Because interactive add mode is built around git diff, changes to a new untracked file aren’t at first visible in patch mode. We could of course git add the file, but this leads to a conundrum, as now we’ll have staged the entire file. There are a couple of ways to solve this.

One less conventional solution might be to use git reset -p— as it turns out git reset also has an interactive patch mode. We could use this to unstage all changes from the new file but the ones we intend to commit, and then make a commit.

But this is cumbersome. A more conventional and faster solution is to use the command git add --intent-to-add (or its shorthand git add -N). This allows us add a file but not its contents to the staging area, which means git diff and git add -p will give us what we want.

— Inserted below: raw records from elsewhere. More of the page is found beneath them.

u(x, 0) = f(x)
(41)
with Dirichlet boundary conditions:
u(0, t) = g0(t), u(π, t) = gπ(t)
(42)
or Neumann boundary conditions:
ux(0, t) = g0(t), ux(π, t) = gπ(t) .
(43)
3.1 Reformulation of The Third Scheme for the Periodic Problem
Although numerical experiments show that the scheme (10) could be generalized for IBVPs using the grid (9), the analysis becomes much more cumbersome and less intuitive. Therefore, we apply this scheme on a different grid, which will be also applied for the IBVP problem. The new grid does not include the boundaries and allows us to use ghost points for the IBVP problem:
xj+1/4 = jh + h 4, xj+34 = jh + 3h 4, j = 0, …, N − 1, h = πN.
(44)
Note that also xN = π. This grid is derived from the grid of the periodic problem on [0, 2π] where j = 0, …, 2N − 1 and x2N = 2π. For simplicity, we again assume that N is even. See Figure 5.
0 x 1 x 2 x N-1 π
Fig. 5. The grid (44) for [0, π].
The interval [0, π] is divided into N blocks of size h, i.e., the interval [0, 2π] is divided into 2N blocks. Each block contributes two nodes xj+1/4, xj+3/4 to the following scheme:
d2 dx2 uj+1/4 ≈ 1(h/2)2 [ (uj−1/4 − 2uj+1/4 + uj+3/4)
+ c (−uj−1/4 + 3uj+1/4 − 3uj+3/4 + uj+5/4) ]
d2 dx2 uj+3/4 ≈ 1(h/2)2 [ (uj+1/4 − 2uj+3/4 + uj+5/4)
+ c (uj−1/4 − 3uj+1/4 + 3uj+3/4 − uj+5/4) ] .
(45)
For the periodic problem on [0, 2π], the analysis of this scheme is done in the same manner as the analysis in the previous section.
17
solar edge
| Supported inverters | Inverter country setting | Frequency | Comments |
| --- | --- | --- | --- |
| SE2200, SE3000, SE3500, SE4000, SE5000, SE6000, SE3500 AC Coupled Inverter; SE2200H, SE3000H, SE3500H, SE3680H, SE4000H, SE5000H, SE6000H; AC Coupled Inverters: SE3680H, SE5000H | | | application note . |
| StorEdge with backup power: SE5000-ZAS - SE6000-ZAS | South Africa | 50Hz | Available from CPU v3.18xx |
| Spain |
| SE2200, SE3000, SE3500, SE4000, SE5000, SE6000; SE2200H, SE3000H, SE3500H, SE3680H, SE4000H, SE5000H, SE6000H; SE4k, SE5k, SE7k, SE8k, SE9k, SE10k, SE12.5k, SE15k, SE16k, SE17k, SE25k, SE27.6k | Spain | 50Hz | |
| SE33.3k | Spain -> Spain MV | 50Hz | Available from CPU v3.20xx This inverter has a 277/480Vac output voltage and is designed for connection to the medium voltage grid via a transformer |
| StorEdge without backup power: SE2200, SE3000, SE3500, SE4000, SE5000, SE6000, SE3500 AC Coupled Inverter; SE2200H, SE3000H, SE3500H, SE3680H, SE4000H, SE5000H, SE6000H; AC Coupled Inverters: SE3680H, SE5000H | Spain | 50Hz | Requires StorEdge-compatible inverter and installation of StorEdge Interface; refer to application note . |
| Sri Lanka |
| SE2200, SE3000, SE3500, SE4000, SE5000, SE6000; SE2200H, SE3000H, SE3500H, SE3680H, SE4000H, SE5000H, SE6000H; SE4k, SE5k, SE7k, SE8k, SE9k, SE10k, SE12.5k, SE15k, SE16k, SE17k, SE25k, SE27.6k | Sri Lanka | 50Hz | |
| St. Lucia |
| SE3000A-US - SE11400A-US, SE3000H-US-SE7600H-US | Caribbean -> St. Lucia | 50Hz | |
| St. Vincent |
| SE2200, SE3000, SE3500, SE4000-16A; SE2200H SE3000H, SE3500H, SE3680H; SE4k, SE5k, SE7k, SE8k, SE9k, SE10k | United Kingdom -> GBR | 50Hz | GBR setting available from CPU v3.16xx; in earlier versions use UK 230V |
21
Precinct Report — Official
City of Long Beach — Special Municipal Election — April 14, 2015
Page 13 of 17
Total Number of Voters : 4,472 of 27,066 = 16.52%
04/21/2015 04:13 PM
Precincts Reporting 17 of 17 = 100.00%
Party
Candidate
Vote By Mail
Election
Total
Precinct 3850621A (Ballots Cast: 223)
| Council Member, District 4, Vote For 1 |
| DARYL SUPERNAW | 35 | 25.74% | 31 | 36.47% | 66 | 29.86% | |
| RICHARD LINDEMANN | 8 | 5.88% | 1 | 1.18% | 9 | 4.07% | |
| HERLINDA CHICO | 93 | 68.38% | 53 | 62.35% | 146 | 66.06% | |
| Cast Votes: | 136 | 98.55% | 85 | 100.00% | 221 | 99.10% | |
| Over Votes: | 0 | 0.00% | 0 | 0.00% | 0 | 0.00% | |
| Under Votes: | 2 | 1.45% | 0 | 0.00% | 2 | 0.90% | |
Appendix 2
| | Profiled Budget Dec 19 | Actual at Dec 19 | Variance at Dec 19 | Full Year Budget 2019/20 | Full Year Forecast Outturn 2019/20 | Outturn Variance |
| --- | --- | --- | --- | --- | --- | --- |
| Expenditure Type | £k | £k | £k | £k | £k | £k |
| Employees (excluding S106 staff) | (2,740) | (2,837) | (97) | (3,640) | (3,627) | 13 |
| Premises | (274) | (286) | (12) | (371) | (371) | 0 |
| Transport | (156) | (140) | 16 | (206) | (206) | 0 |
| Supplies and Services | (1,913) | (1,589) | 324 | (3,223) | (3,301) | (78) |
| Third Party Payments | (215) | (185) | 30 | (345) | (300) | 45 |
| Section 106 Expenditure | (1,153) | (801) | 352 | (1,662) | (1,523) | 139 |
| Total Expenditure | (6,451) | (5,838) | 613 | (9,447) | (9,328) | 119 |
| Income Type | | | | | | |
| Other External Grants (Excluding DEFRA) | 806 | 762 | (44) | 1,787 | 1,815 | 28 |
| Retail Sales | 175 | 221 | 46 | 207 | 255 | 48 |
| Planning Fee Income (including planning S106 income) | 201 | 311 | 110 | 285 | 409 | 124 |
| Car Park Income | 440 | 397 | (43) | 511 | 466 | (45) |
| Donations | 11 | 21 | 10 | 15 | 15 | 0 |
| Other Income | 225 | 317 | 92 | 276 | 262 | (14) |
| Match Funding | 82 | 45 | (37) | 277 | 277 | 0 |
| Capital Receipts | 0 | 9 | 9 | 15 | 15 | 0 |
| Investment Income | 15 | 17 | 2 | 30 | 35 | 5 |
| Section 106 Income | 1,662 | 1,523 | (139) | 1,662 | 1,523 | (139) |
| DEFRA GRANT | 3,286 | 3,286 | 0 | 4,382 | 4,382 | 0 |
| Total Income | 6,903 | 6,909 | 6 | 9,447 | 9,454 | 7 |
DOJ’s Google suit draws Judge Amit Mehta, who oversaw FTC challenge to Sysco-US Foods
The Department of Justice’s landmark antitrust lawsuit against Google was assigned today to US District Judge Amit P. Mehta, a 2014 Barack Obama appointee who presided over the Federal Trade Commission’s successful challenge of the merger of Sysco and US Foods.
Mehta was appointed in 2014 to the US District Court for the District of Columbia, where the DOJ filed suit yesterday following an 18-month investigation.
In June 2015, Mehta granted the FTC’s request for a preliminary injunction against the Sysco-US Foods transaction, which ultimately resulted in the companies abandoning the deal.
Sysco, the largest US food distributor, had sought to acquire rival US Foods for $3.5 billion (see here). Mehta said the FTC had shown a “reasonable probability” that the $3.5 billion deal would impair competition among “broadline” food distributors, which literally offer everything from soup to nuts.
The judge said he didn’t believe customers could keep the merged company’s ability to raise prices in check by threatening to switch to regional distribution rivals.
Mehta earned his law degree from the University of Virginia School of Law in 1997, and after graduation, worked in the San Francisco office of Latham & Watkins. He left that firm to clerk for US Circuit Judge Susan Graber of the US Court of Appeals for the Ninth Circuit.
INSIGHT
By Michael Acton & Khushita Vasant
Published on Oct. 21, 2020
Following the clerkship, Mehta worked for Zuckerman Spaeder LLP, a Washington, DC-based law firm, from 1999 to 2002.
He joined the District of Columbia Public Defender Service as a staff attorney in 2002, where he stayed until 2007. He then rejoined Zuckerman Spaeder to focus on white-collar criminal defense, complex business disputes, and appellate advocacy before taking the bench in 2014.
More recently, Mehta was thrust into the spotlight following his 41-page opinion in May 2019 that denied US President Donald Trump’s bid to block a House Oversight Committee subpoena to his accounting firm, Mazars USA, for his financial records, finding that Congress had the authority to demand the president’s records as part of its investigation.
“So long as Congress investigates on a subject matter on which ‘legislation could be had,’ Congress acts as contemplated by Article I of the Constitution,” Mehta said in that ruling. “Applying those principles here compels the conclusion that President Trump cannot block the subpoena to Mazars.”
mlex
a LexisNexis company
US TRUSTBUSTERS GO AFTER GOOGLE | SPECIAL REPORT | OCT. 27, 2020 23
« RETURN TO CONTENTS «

Developer Workflow & Limits of Hunks

The occasional need for e shows some of the limits of interactive patch mode. Options for git diff let us specify some defaults for hunks: git config --global diff.context lets us set the number of lines of context to provide around a change, while the diff.interHunkContext option lets us set the number of lines which should appear between hunks, allowing us some control over hunk size.

But, despite the control we get over defaults, git always groups changes to adjacent lines together. If changes on consecutive lines represent different units of work, we’ll need to manually edit the patch using e, which gives us the most fine-grained control it is possible to exercise over the contents of our commits.

Patches have some limits tightly coupled to the limits of git itself: the smallest unit of change in git is a line, and so if we have made multiple changes to a line which represent distinct units of work, git can’t help us record these separately.

But this is just to say that interactive patch mode is no substitute or an organized development process. While it can help us recover from the occasional session in which we have not exercised the kind of git discipline which a task or team demands of us, it can like any tool be mis- or over-used. So, don’t let the availability of git add -p replace thought and planning in your workflow.